» Data:
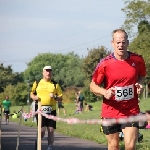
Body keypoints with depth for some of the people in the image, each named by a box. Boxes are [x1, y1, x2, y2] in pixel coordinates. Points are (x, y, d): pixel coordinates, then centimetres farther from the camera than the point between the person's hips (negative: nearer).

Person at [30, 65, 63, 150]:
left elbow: (61, 98, 8)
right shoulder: (37, 83, 9)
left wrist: (55, 97, -12)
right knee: (42, 130, -7)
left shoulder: (55, 84, 8)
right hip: (40, 110, -1)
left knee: (51, 130, 0)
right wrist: (34, 97, -4)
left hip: (52, 110, 1)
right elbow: (32, 93, 18)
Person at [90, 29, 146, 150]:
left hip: (131, 111, 0)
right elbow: (93, 85, -1)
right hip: (110, 112, 0)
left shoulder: (138, 60, -3)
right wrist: (105, 92, -21)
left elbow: (142, 76, 18)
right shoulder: (104, 63, -10)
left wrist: (140, 84, -5)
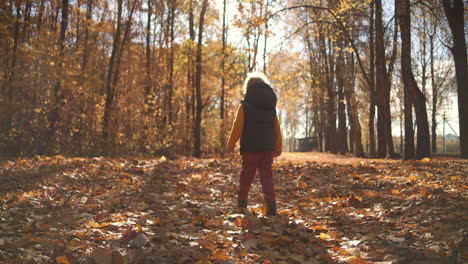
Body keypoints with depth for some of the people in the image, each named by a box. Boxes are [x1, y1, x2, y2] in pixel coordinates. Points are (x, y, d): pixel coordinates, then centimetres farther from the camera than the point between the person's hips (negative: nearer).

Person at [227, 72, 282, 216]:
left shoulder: (245, 105, -3)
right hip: (268, 146, 3)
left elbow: (238, 126, -6)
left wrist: (231, 145, 1)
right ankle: (271, 203, -10)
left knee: (247, 174, 10)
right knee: (267, 175, 3)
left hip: (251, 146, -3)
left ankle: (242, 201, 21)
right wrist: (278, 147, 20)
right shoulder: (271, 106, 11)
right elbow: (277, 128, 13)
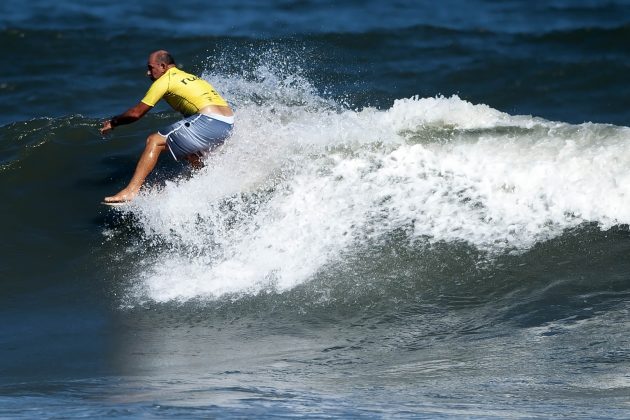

» Exercise details: Write out everything from the start of the entries down to the line containing "right shoulder: (37, 83, 9)", including that line, as a numbered list. Skip blank lines and leave out the pictures.

» Exercise response:
1. Body keypoints with depth for some of the people in the image, each named by a box. Boxes are [x1, y1, x2, y2] in pixel coordinates. Points are (x, y, d): pixel coordinates, then centimetres farther from the camera than the point between the person's hips (negative: nearer).
2. Person at [30, 65, 63, 150]:
3. left elbow: (61, 98, 8)
4. right shoulder: (37, 83, 9)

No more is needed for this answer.